После этой встречи со старухой-лимонщицей Янтарная Ночь — Огненный Ветер заболел. Той же ночью его охватил жар, и ему пришлось пойти домой и лечь в постель. Он завернулся в одеяло и, скрючившись на циновке, провел три дня, дрожа и потея. И все то время, что его била лихорадка, в ушах звучали пронзительные крики лимонов-колибри. В его бреду старуха обретала лицо матери, ссыхалась словно отец в миг смерти, а лимоны раздувались, как живот брата.
Однажды ночью он видел каменного ангела: отделившись от стены, тот прижимался лицом к его ставням и насмешливо глядел сквозь планки, как он дрожит и мечется. Он тоже походил на старуху и приглушенно смеялся, судорожно дергая обрубками своих крыльев.

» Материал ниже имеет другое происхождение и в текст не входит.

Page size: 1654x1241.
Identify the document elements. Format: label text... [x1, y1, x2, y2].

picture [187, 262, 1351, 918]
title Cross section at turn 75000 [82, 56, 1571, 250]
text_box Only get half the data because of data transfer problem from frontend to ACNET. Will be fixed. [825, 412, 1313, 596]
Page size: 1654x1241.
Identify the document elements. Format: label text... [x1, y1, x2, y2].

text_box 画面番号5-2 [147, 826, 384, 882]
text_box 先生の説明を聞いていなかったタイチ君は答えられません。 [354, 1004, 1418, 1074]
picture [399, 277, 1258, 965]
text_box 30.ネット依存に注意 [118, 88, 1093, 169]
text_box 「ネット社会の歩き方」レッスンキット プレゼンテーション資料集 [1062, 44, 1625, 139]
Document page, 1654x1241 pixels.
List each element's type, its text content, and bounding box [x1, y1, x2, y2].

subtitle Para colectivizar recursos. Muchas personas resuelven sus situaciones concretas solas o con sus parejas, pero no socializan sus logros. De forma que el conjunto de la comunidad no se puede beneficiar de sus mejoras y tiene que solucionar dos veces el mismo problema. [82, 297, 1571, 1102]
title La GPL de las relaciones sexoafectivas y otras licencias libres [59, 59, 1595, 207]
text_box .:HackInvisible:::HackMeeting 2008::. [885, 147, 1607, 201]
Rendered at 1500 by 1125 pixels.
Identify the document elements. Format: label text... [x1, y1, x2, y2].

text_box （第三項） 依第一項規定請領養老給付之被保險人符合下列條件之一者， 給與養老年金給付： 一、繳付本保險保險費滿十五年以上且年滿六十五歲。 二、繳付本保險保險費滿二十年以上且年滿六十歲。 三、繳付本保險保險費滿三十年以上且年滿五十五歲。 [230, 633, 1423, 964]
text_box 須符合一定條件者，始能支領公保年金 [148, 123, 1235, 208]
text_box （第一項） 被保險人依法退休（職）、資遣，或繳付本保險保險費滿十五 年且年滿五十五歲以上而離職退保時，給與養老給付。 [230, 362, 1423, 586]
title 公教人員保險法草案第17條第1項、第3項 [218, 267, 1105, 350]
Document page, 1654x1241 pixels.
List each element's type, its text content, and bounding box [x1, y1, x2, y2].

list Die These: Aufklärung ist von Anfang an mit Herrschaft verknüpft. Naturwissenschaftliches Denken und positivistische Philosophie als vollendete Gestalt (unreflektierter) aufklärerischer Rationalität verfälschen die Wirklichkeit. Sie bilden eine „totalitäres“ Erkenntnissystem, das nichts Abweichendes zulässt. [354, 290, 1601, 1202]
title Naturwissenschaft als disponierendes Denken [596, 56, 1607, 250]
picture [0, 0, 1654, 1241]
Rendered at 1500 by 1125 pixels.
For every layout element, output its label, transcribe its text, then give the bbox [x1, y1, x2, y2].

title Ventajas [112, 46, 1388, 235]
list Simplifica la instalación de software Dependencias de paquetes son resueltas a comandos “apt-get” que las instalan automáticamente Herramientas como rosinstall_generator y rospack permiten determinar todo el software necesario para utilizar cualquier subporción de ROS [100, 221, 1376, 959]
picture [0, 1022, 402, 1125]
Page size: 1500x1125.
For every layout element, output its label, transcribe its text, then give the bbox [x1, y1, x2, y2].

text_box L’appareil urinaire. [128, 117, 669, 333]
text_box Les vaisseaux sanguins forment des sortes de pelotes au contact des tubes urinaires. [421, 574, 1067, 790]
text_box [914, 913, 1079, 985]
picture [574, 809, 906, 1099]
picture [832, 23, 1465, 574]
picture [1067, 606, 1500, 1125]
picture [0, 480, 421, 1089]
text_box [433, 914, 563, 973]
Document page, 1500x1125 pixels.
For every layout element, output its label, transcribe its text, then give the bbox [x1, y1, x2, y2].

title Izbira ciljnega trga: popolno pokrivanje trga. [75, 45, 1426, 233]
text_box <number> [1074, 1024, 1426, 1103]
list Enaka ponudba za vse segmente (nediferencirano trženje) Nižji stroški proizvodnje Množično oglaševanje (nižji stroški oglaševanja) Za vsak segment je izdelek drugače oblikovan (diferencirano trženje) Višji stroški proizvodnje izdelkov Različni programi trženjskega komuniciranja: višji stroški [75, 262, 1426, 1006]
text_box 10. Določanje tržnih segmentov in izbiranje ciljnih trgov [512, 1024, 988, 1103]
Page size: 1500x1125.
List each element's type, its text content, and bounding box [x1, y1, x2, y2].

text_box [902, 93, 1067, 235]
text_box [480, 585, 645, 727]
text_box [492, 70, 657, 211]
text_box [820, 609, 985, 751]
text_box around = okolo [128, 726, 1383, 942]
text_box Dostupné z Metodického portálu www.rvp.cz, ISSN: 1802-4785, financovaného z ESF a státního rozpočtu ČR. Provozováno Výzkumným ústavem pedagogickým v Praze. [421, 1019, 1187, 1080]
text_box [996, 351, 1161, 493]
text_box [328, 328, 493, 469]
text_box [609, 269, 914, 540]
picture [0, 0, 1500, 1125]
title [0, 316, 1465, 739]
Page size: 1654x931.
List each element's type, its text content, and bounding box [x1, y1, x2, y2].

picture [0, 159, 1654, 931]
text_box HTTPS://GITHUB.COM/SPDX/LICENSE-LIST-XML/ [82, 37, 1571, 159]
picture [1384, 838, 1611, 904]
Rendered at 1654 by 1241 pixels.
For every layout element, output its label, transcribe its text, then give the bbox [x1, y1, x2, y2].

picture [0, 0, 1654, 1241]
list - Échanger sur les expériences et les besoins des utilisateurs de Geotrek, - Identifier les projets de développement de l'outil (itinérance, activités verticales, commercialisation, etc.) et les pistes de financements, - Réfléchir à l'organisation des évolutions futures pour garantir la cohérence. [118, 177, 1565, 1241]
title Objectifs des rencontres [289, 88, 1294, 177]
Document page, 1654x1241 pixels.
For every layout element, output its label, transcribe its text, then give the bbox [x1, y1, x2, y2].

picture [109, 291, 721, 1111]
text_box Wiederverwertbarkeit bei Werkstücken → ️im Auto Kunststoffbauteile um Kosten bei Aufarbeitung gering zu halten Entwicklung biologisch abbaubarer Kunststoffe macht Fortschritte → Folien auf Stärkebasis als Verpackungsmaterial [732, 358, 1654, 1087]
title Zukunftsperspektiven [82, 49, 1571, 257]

Ему пришлось до изнеможения бороться против этого жуткого I.:а иска памяти, чтобы всех их вновь отправить в забвение — брата, мать, отца. Он вышел из болезни исхудавшим, ослабевшим. И оказался еще более одиноким и растерянным. Он попытался заклясть эту давнюю боль, этот страх, взявшись за перо. Отгонял пронзительную ноту — крик старухи, крик колибри, крик матери, ударами каких угодно слов на клочках бумаги. То были краткие, торопливо нацарапанные тексты.
Ни облака для взгляда
Мать все их пожрала
У неба пресность мутных помоев
Ветер улегся как больная псина
Заржавленный свет дрожит промеж лап
Кто-то ворочается во сне
виски посинели от пота
в бумажных простынях кровавого изголовья
У него украли сны, всё украли
Это мать-воровка забрала его сердце
чтоб им нарумянить свои бледные щеки
напомадить свой крик безумный
Слова затерялись
все слова все имена
далеко от страниц и от уст
они катятся с шариками детей неловких
вдоль по бульварам вон из города
с шариками выщербленными, с листьями платана
и теряются вдалеке, за границей предместий
Вне городов
Мать часто шпионила под дверью его спальни он сквозь сон ощущал
ее хромую поступь
братнина смерть воняла так сильно
из складок платья, из глубины морщин
Бронзовые мухи с золотым отливом
пожирали его веки
как коровий навоз
и в его снах разжиженных
дикий ангел шлепал по грязи
Брат помочился из своей могилы
и его моча забрызгала ветер
ядом ягод багряных
и мать, любившая делать варенье
в своем рту сварила прекрасные плоды мочевые
с ярым сахаром своих криков.
Так он целыми днями перебирал слова без разбора, потом все забросил в чемодан, вместе с письмами к Баладине. И резко перестал писать, сказав себе: «Хватит терять время, с глупостями покончено. Надо перестать защищаться, пора нападать». И он решил: «Следующего, кто мне разбередит эти раны памяти, я убью. Кто бы он ни был — убью!» Эта мысль окрепла в нем, и он в конце концов убедил себя, что только преступление может освободить его от этой застарелой боли, от этого предательства.
Однажды, открывая свои ставни, он приветствовал ангела Тюрбиго, объявив ему: «Привет, дурень! Я убийца. Моя жертва где-то тут, в этом городе. Я ее найду. И покараю». Глуповатая улыбка ангела осталась невозмутимой.